The dispute was rather difficult, and Germany and several Eastern countries have long insisted on the 30% target initially proposed by the European Commission, which some, for example France, wanted to raise to 40%.
a compromise put forward by the Austrian Presidency of the EU Council Twenty countries voted in favor, four against, and four abstained.
Precise details have not been disclosed for the time being, but it is to be noted that somewhat different rules apply to those countries where the market share of zero and low emission vehicles in the passenger cars and vans markets is lower than 60 percent of the EU average.
According to a representative of Germany with a huge automotive industry, a 40 percent cutback would have put jobs at risk and hurt the economy, and Berlins, along with some Eastern countries, managed to create a blocking minority to prevent it.

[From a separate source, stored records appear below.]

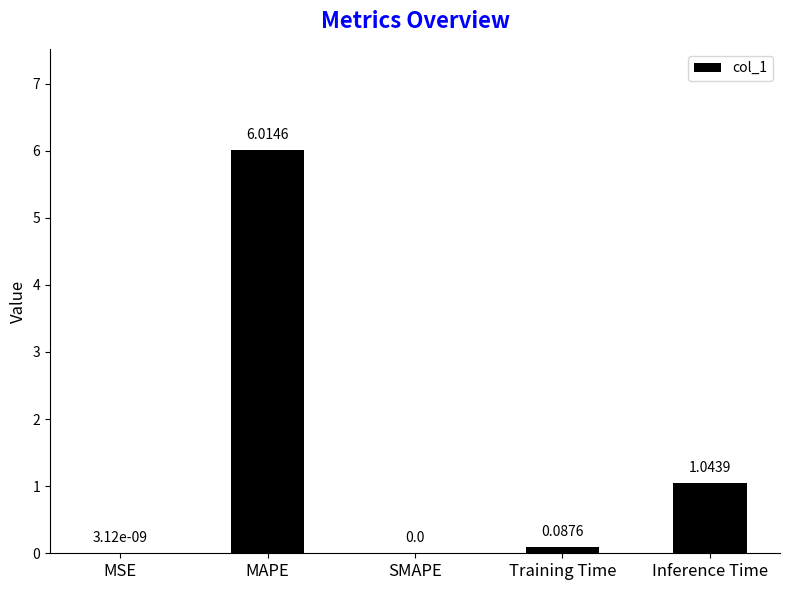

Where is the data nearest to the value 3?

Inference Time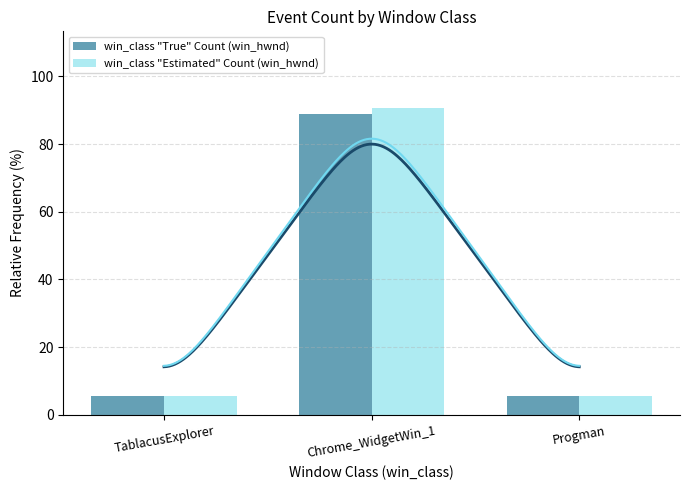

What are all the series names shown in the legend?

win_class "True" Count (win_hwnd), win_class "Estimated" Count (win_hwnd)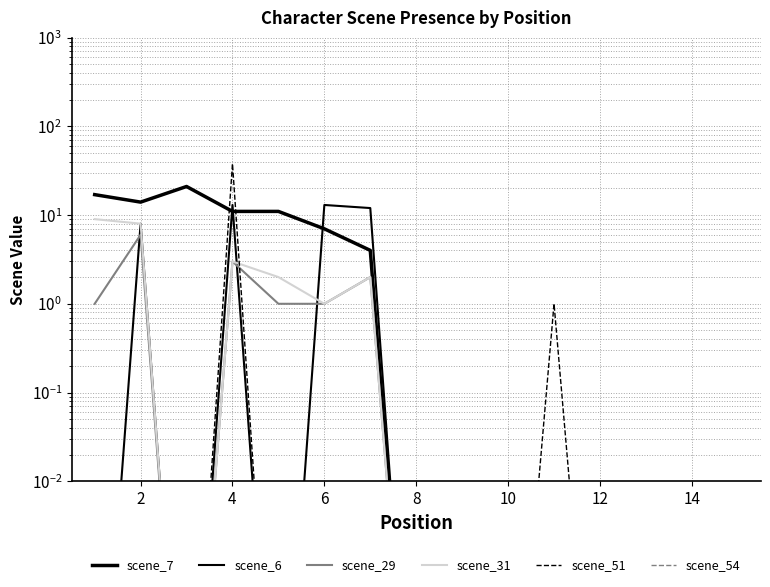

What is the sum of all scene_7 values?

85.0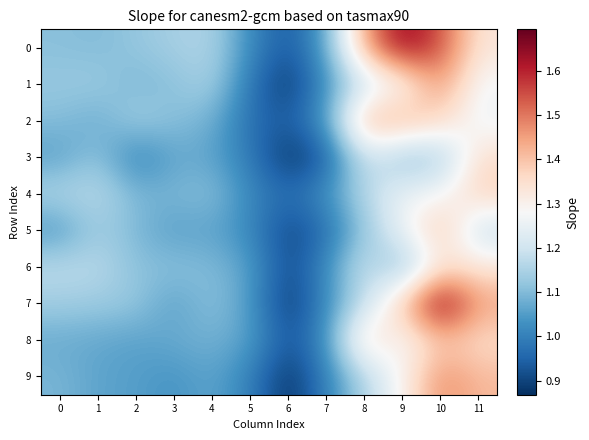

What is the difference between the highest and lowest values at 11?

0.3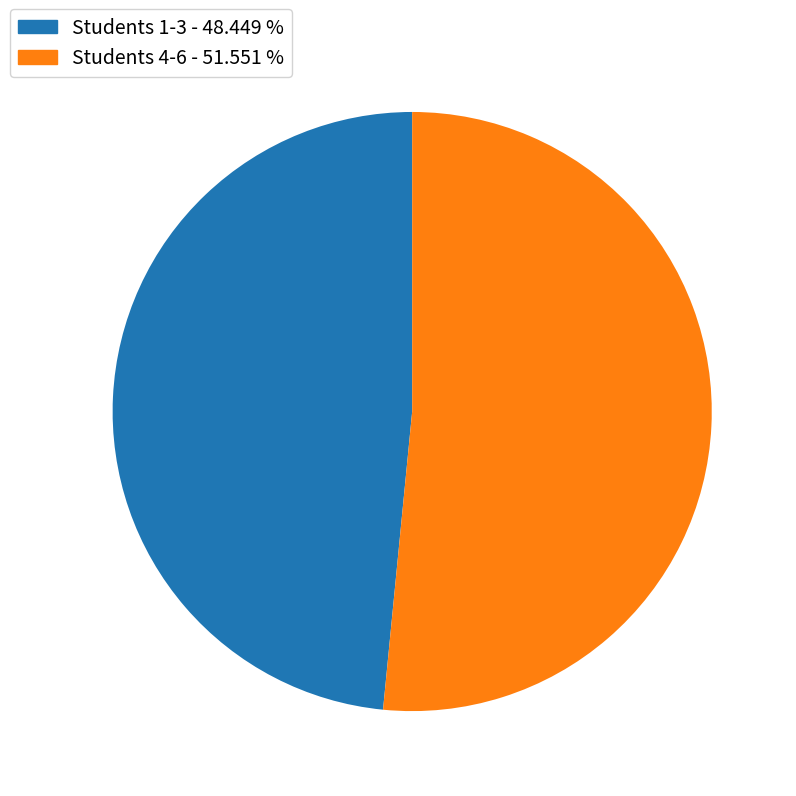

Is there any slice that represents more than half of the pie?

Yes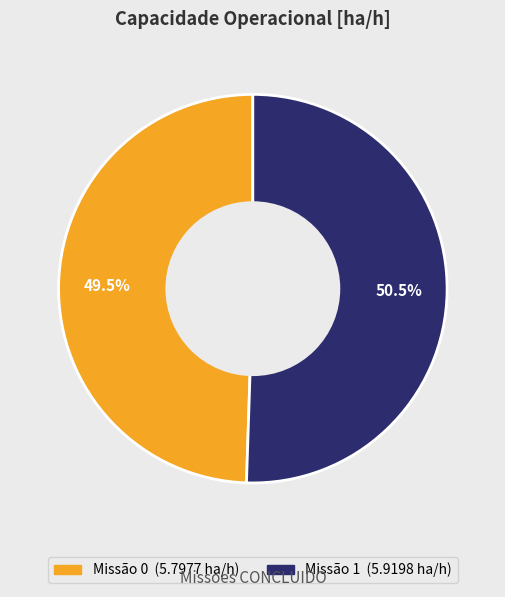

Does any single category account for the majority?

Yes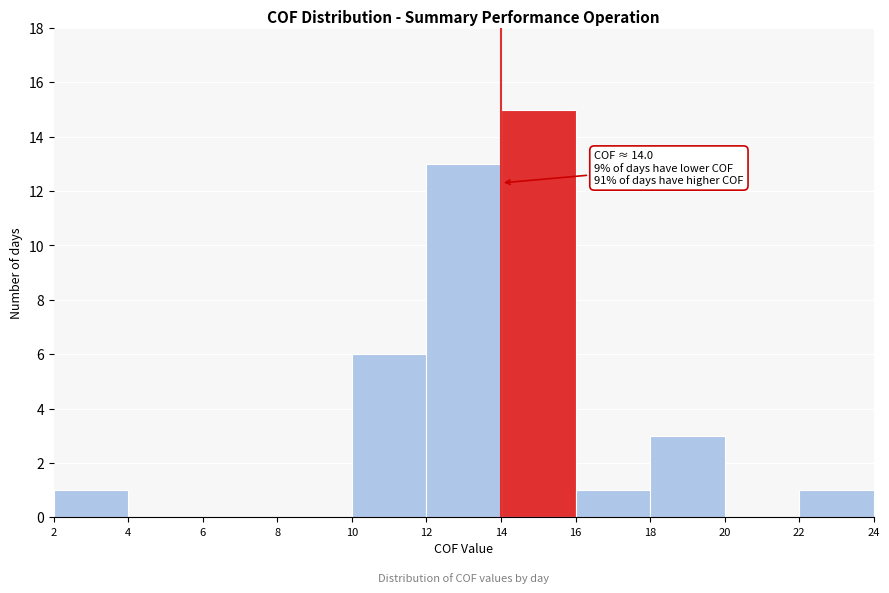

Over which range of the x-axis is the bar tallest?

14 to 16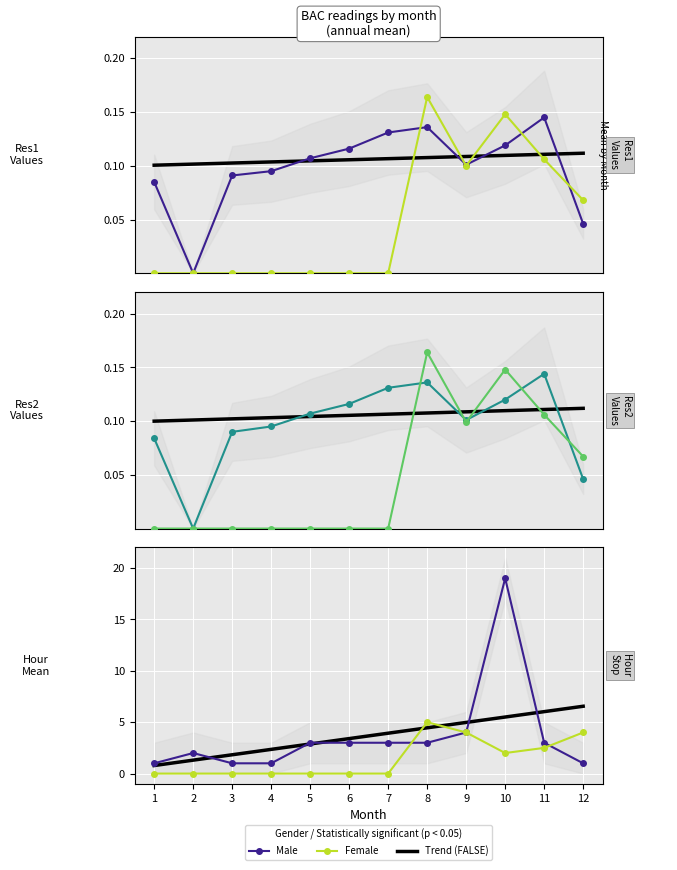

Which series has the widest spread of values?

Hour Male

The Netherlands and Ireland, however, expressed disappointment among others due to their position as insufficiently ambitious negotiating mandate.
Following the meeting in Luxembourg, Miguel Arias Canete, EU Climate Commissioner, welcomed the agreement.
The aim of the proposal is to reduce emissions from road transport in the context of the commitments under which the EU should reduce greenhouse gas emissions by at least 40% by the end of the next decade compared to 1990 levels.
Official figures show that only 0.1 percent of electric cars are in Europe in 2015 and 0.4 percent in hybrids.
In Europe, 400,000 early deaths per year are recorded in the air pollution bill.